I’m not sure how we came up with this phraseology or why we thought it was Truth. Perhaps because we are both wandering souls and according to anyone who has run away from Life ever, southern California or Portland, Oregon is the obvious place to go in order to pursue the dreams that no one in the Midwest believes in and do so without being seen as reckless, lazy, irrational, and slightly insane.

Bonsai followed through on this idea.  I remember very clearly the day my mom, my dad, my little sister and I loaded into the Forerunner and drove her to the Greyhound bus station. All she had was a hiking pack.

I don’t know that I have ever seen such fear and dread on my parents’ face as I did that day. They looked around at the demographic of people at the station and were utterly terrified. Their youngest child, their baby girl, was about to go on a cross-country trip with a bus full of ex-convicts and drug addicts (not all) en route to New Mexico, and they were not convinced they would ever see her again.

But they did.

Following her Rainbow Gathering experience in New Mexico, she hitchhiked to southern California and spent the next handful of months experiencing life as a traveling musician. From there she had an Walden-sort-of-educational experience in Boston, a month of crashing on my floor in Northwest Arkansas, a very organic stint on a farm in Colorado—and eventually, she came back to St. Louis.

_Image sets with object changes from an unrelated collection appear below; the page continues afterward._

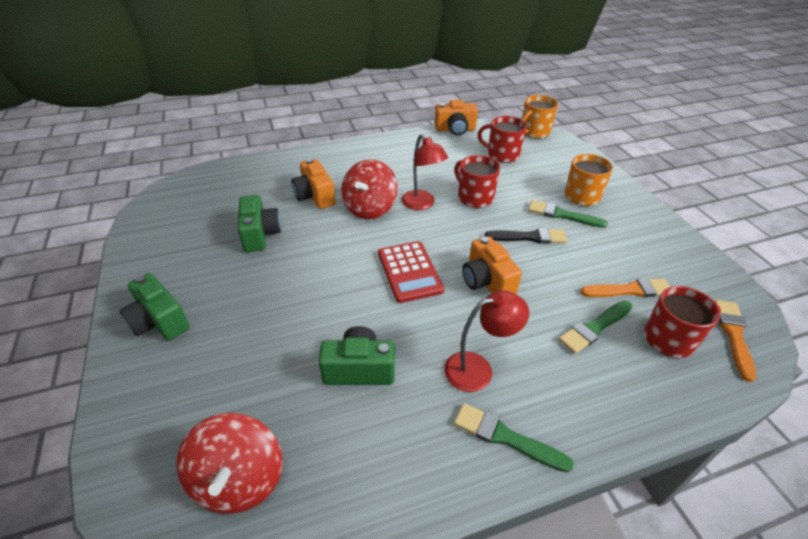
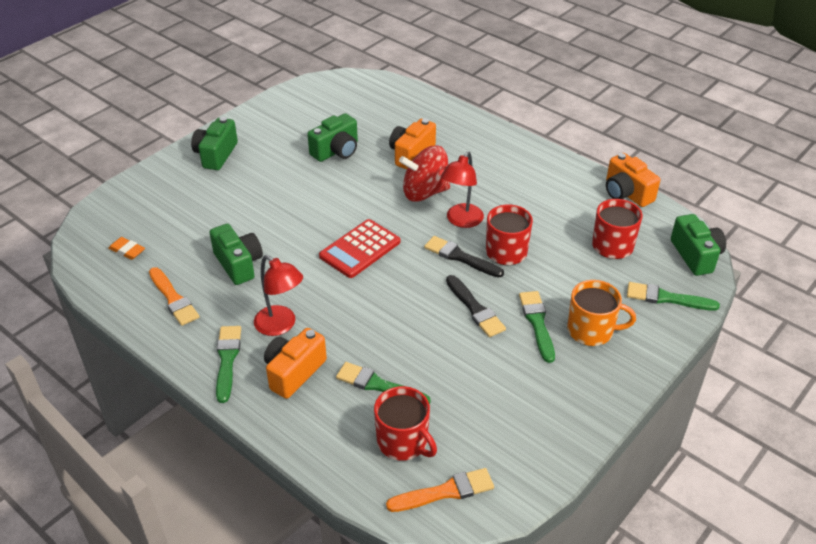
camera: 60 degrees right, 0 degrees up
red spinning top [177,413,282,514] -> orange eraser [108,237,145,260]
orange camera [462,236,522,294] -> orange camera moved to [264,328,327,399]
orange mug [522,95,558,139] -> green camera [671,214,726,276]
orange brush [580,278,670,297] -> orange brush moved to [149,267,199,326]
none -> black brush [424,236,504,278]
none -> green brush [627,282,720,311]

We spent a year there together, living in the same city for the first time in eleven years. And as much as our time together was incredible and needed and longed for, we both often spoke of the desire to leave. We were there because we had to be. We were there because it made the most logical sense. And every now and then, as we sat on her apartment floor sipping Yogi tea, listening to Pandora and contemplating life, one of us would remind the other—When all else fails, go west.


But we didn’t.


She stayed in St. Louis. And she got a job as a pianist for a winery and rocked it. And now she works at a Japanese sushi bar in the city. And I moved to Vermont. I didn't have a musician's gig and my own place and my own community in St. Louis like she did. So I moved to Vermont to build trail, and then I stayed.  I stayed in a place I swore all of my life I would never, ever move. . .

the north.


I stayed in a place where I am required to purchase studded snow tires if I have any desire to successfully get anywhere ever in the coming months.  I stayed in a place where apparently it is common for temperatures to get up to thirty degrees below ZERO.  I stayed in a place that I came to only eight months ago and did not know a soul. And I work in a place that is emotionally draining and psychologically devastating and altogether terrible a lot of times. I stayed in a place where it is cold the majority of the year, and cloudy most of the time.  I hate the cold.


I hate the cold.


But in this moment, I am sitting at my computer at a coffee shop venue in Burlington. There is a bluegrass band boasting a bass, a violinist, two guitar players, and a vocalist with possibly one of the most incredible voices I have ever heard. The sun is out, finally, and I am watching passersby through the wall of windows. In a matter of hours I will be leaving to go snow-boot shopping, and then drive an hour south to spend the evening getting paid to hang with teenage girls.

On Monday, I will for the first time in my life, obtain a driver’s license from a state other than Missouri, and I will move into a townhouse in the capitol city of Vermont—Montpelier. I will be within walking distance of the Hunger Mountain Co-op and downtown Montpelier—which is home to a plethora of book  stores, coffee shops, an art supply store, a kickass bead shop, and pretty decent people-watching. On December 1st, I will be purchasing my very first ski pass, and on December 6th, I will be hosting my very first housewarming party.


This Thursday is Thanksgiving. I will be spending it on an airplane, St. Louis bound. When I get there, I will hug my little sister with all my might and tell her something new. . . 



I will tell her that sometimes the best thing we can do, is stay.